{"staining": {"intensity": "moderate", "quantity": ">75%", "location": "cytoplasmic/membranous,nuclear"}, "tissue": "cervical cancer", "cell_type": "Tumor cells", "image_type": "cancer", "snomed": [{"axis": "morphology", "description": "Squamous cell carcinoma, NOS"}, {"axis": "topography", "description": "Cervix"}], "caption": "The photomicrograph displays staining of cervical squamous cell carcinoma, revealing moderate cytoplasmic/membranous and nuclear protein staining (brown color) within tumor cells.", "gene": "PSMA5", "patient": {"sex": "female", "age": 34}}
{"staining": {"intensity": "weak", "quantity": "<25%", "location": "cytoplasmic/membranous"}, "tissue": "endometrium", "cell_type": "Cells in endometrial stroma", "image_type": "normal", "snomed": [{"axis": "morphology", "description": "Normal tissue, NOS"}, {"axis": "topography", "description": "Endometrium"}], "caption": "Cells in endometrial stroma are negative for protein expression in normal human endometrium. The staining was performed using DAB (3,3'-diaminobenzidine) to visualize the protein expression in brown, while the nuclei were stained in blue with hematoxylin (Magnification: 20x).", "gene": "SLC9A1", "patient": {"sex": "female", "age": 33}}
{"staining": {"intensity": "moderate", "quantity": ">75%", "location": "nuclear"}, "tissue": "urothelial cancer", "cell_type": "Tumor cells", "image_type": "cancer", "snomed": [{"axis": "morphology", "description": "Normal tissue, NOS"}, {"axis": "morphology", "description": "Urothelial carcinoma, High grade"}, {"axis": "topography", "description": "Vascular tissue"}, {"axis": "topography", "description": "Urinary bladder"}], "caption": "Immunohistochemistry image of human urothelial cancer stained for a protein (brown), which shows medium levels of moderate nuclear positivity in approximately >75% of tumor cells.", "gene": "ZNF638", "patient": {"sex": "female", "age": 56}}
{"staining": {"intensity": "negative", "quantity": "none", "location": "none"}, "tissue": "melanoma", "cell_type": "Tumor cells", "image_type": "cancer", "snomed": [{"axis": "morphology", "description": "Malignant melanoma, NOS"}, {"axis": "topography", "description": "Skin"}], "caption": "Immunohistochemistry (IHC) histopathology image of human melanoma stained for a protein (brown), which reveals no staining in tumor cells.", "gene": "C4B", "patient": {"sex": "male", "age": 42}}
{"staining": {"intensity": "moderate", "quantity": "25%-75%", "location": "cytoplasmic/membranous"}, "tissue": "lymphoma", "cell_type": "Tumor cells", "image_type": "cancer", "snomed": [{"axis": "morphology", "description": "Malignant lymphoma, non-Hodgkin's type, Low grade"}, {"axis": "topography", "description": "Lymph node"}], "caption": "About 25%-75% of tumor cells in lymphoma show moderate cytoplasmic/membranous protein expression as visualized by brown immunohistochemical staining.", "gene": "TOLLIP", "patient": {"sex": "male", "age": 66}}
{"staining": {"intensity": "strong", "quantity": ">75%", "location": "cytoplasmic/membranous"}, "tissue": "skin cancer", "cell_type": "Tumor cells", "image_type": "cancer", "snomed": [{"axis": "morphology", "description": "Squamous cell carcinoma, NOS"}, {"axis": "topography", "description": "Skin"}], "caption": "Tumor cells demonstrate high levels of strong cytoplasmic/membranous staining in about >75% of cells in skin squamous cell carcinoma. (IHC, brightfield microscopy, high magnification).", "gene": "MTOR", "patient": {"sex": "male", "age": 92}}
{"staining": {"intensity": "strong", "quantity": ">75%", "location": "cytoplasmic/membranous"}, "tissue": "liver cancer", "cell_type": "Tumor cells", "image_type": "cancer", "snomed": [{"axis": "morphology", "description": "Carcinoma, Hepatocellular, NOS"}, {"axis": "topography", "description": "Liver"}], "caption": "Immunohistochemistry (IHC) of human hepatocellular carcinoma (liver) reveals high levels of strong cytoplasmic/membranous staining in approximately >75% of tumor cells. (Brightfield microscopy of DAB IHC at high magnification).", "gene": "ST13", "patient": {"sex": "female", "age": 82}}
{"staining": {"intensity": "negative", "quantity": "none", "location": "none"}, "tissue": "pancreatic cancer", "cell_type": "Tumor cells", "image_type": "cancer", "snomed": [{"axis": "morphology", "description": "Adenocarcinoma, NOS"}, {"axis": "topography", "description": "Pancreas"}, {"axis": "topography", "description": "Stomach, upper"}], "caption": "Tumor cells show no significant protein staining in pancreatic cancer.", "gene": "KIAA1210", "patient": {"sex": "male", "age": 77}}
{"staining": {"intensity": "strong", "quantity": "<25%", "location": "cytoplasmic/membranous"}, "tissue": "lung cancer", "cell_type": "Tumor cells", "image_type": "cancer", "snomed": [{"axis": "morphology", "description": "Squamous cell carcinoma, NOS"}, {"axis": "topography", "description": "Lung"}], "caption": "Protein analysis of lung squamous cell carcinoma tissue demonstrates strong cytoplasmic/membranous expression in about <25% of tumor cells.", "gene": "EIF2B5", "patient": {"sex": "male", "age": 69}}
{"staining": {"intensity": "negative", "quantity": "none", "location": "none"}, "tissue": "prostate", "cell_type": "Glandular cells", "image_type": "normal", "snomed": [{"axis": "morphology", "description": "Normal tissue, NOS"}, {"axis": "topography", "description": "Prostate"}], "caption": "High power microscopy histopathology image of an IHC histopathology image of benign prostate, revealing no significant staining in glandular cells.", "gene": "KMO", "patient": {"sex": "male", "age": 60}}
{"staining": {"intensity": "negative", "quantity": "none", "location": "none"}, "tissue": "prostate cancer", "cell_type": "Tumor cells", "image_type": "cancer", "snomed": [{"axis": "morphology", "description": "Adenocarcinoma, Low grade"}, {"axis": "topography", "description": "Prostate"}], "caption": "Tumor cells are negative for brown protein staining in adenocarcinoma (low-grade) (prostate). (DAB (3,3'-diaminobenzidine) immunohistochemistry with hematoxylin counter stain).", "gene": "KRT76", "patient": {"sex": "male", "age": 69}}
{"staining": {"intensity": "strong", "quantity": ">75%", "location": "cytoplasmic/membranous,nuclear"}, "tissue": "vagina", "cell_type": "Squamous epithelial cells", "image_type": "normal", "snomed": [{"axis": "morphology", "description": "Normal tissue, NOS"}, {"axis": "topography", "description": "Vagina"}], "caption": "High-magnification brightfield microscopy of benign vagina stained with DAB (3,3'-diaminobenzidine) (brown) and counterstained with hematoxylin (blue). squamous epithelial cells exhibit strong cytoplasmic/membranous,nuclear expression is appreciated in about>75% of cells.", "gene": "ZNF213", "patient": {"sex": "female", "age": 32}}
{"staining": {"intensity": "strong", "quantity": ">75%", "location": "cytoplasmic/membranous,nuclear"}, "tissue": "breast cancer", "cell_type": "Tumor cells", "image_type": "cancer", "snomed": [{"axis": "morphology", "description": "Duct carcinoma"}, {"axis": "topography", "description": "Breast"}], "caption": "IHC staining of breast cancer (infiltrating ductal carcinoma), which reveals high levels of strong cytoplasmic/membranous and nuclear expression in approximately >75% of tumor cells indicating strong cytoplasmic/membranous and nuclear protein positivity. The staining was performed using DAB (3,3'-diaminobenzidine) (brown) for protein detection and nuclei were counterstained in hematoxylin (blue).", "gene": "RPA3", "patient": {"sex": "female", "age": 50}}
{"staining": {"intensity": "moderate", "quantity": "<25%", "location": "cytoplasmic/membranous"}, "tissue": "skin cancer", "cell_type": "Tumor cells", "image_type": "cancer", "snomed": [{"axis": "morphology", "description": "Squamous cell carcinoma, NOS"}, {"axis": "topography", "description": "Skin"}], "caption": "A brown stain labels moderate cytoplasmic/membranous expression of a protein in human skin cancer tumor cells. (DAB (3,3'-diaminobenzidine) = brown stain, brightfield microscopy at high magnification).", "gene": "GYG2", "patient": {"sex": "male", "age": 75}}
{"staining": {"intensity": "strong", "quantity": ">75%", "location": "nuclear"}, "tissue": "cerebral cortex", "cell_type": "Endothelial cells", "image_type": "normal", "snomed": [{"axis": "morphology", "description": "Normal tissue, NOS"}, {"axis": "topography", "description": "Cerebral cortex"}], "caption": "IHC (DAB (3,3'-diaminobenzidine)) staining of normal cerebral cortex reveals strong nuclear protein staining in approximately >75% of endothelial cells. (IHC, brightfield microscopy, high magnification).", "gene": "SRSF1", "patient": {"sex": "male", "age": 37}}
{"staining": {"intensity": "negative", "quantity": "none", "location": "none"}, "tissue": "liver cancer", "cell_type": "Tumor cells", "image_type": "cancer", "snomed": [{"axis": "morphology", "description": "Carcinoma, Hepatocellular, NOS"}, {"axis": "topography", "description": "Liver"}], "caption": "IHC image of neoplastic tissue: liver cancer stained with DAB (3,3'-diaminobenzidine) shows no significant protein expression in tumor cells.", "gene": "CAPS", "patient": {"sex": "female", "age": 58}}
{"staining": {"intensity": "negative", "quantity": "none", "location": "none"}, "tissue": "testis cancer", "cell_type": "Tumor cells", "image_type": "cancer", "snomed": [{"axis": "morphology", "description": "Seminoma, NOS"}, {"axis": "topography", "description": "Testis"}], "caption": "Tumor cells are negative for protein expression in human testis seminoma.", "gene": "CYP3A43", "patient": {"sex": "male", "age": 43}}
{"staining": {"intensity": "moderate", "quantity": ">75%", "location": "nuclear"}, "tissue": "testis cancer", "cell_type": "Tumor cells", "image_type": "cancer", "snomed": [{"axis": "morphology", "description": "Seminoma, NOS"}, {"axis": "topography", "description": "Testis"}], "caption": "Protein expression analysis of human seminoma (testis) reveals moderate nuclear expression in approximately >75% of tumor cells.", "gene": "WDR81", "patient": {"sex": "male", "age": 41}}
= = = =
Going down the listing above, begin printing at the line with "(IHC) of human" and finish with the line with "analysis of lung", exactly as they appear.

{"staining": {"intensity": "strong", "quantity": ">75%", "location": "cytoplasmic/membranous"}, "tissue": "liver cancer", "cell_type": "Tumor cells", "image_type": "cancer", "snomed": [{"axis": "morphology", "description": "Carcinoma, Hepatocellular, NOS"}, {"axis": "topography", "description": "Liver"}], "caption": "Immunohistochemistry (IHC) of human hepatocellular carcinoma (liver) reveals high levels of strong cytoplasmic/membranous staining in approximately >75% of tumor cells. (Brightfield microscopy of DAB IHC at high magnification).", "gene": "ST13", "patient": {"sex": "female", "age": 82}}
{"staining": {"intensity": "negative", "quantity": "none", "location": "none"}, "tissue": "pancreatic cancer", "cell_type": "Tumor cells", "image_type": "cancer", "snomed": [{"axis": "morphology", "description": "Adenocarcinoma, NOS"}, {"axis": "topography", "description": "Pancreas"}, {"axis": "topography", "description": "Stomach, upper"}], "caption": "Tumor cells show no significant protein staining in pancreatic cancer.", "gene": "KIAA1210", "patient": {"sex": "male", "age": 77}}
{"staining": {"intensity": "strong", "quantity": "<25%", "location": "cytoplasmic/membranous"}, "tissue": "lung cancer", "cell_type": "Tumor cells", "image_type": "cancer", "snomed": [{"axis": "morphology", "description": "Squamous cell carcinoma, NOS"}, {"axis": "topography", "description": "Lung"}], "caption": "Protein analysis of lung squamous cell carcinoma tissue demonstrates strong cytoplasmic/membranous expression in about <25% of tumor cells.", "gene": "EIF2B5", "patient": {"sex": "male", "age": 69}}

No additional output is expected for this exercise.